**Exercise**
After finding the line with "Svět příběhů je" in the data below, set down exactly each line through the one with "V Kronice najdete", inclusive, and stop there.

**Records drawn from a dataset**

----

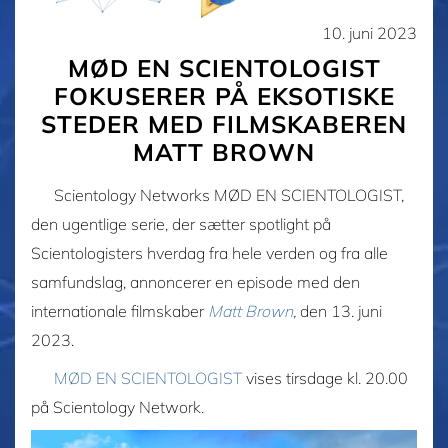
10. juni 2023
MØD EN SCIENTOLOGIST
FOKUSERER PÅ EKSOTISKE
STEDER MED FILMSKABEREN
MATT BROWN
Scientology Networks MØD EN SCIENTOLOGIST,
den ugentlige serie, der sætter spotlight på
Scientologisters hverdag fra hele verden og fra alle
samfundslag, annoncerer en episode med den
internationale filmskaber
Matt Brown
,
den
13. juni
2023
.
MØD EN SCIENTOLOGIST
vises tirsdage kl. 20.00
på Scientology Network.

----

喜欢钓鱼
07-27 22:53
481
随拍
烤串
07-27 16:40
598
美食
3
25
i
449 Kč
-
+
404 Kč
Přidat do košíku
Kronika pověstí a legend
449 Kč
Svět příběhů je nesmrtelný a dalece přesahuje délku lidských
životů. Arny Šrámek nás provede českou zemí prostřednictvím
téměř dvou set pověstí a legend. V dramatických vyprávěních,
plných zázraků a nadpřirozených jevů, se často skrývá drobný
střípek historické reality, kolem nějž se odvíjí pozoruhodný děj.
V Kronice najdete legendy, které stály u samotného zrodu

----

**Reply**
Svět příběhů je nesmrtelný a dalece přesahuje délku lidských
životů. Arny Šrámek nás provede českou zemí prostřednictvím
téměř dvou set pověstí a legend. V dramatických vyprávěních,
plných zázraků a nadpřirozených jevů, se často skrývá drobný
střípek historické reality, kolem nějž se odvíjí pozoruhodný děj.
V Kronice najdete legendy, které stály u samotného zrodu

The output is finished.